Tropen à la Teneriffa: unter Palmen an der Playa de las Teresitas© Miquel Gonzales/Geo Saison
Hunderte von Palmen säumen die halbmondförmige, zwei Kilometer lange Bucht mit puderweichem Sahara-Sand. Nur wenige ausländische Besucher finden den Weg hierher, dafür die Bewohner der nahen Hauptstadt Santa Cruz und von San Andrés: Vor allem nach Feierabend und an Wochenenden packen sie ihre Picknicks aus, spielen Volleyball, flanieren. Ein künstliches, vorgelagertes Riff schützt den Strand. Es gibt genügend Parkplätze, Duschen, Toiletten und chiringuitos, preiswerte Strandkioske. Im luca (Las Teresitas, Chiringuito Luca, Tel. 922-59 10 02) spielt dazu Lounge-Musik.
Ein Hotspot für Windsurfer und Spaziergänger abseits von Bettenburgen und Shoppingcentern im Süden.
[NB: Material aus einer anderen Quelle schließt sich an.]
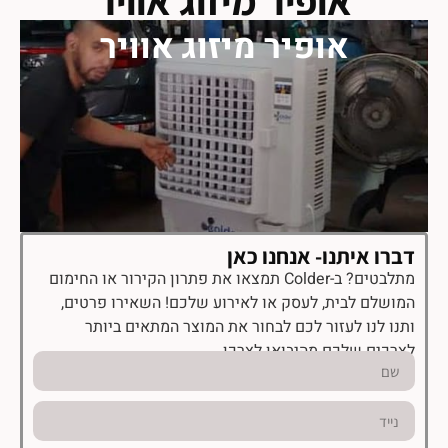
אופיר מיזוג אוויר
דברו איתנו- אנחנו כאן
מתלבטים? ב-Colder תמצאו את פתרון הקירור או החימום
המושלם לבית, לעסק או לאירוע שלכם! השאירו פרטים,
ותנו לנו לעזור לכם לבחור את המוצר המתאים ביותר
לצרכים שלכם מהיבואן לצרכן.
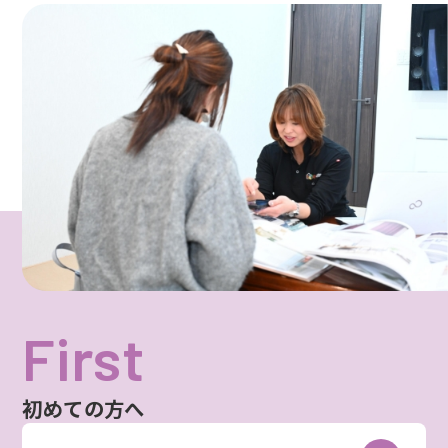
First
初めての方へ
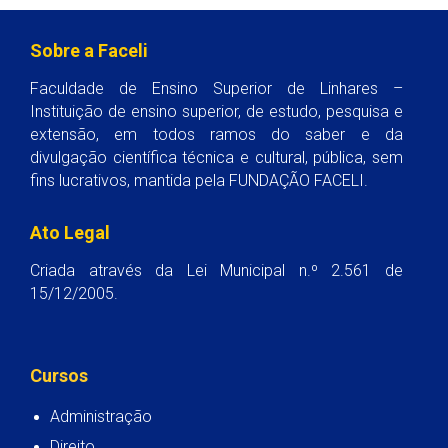
Sobre a Faceli
Faculdade de Ensino Superior de Linhares –
Instituição de ensino superior, de estudo, pesquisa e
extensão, em todos ramos do saber e da
divulgação científica técnica e cultural, pública, sem
fins lucrativos, mantida pela FUNDAÇÃO FACELI.
Ato Legal
Criada através da Lei Municipal n.º 2.561 de
15/12/2005.
Cursos
Administração
Direito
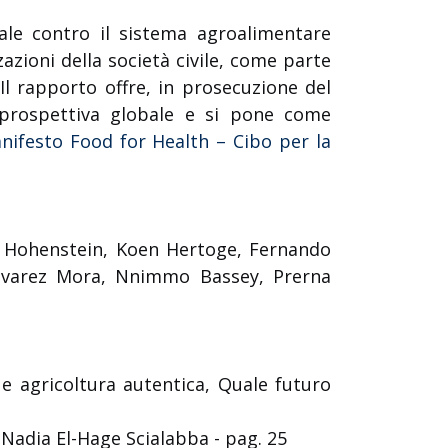
bale contro il sistema agroalimentare
azioni della società civile, come parte
.
Il rapporto offre, in prosecuzione del
prospettiva globale e si pone come
nifesto Food for Health – Cibo per la
na Hohenstein, Koen Hertoge, Fernando
Alvarez Mora, Nnimmo Bassey, Prerna
o e agricoltura autentica, Quale futuro
- Nadia El-Hage Scialabba - pag. 25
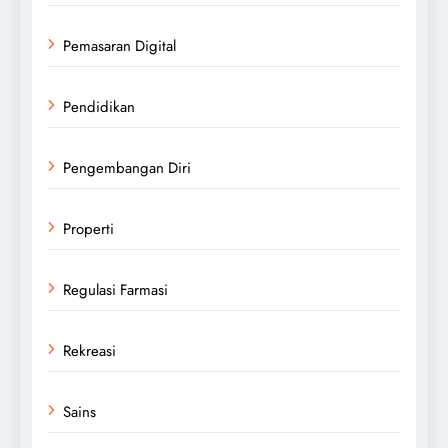
Pemasaran Digital
Pendidikan
Pengembangan Diri
Properti
Regulasi Farmasi
Rekreasi
Sains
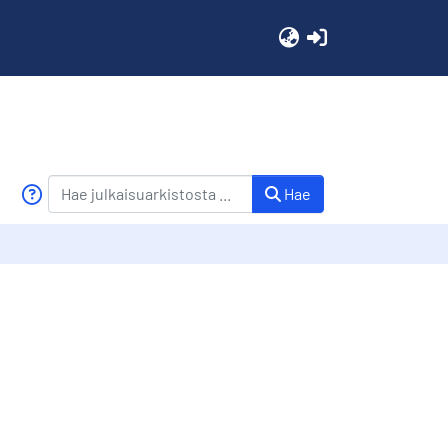
(current)
Hae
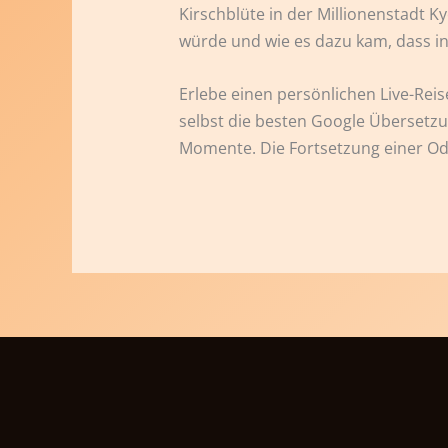
Kirschblüte in der Millionenstadt 
würde und wie es dazu kam, dass i
Erlebe einen persönlichen Live-Rei
selbst die besten Google Übersetzun
Momente. Die Fortsetzung einer Ody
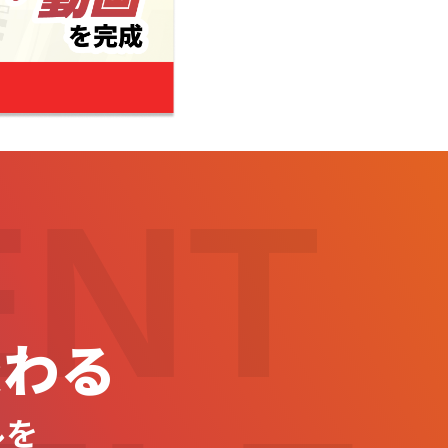
ENT
変わる
ルを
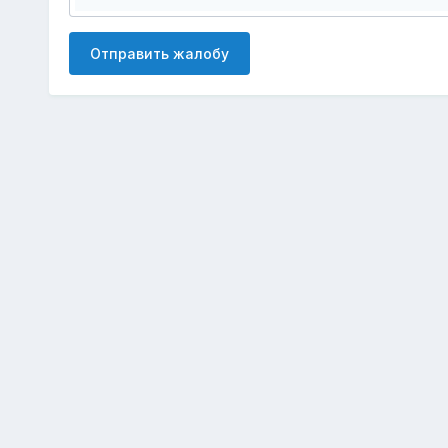
Отправить жалобу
Er ist bei Ebbe mit drei Kilometern der längste Naturstrand der Insel. Nichts für Sonnenanbeter, ihnen ist es dort zu windig. Nette Cafés reihen sich entlang der autofreien Promenade. Ein Lieblingsplatz ist das "Café M", das Salate, Pasta, Wraps, frisch gepresste Säfte serviert. Am besten schmeckt's auf der Terrasse mit Blick auf die Surfer. El Médano, Paseo Mercedes de Roja 14, Tel. mobil 699-00 26 73.